=== Begin Enclosure ===
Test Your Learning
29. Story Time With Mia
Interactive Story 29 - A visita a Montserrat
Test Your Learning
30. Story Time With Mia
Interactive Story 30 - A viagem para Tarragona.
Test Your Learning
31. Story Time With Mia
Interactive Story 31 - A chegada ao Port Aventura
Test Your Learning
=== End Enclosure ===
Required work -
Gather each line of the listing containing the word "Time" and show it.

Solution -
29. Story Time With Mia
30. Story Time With Mia
31. Story Time With Mia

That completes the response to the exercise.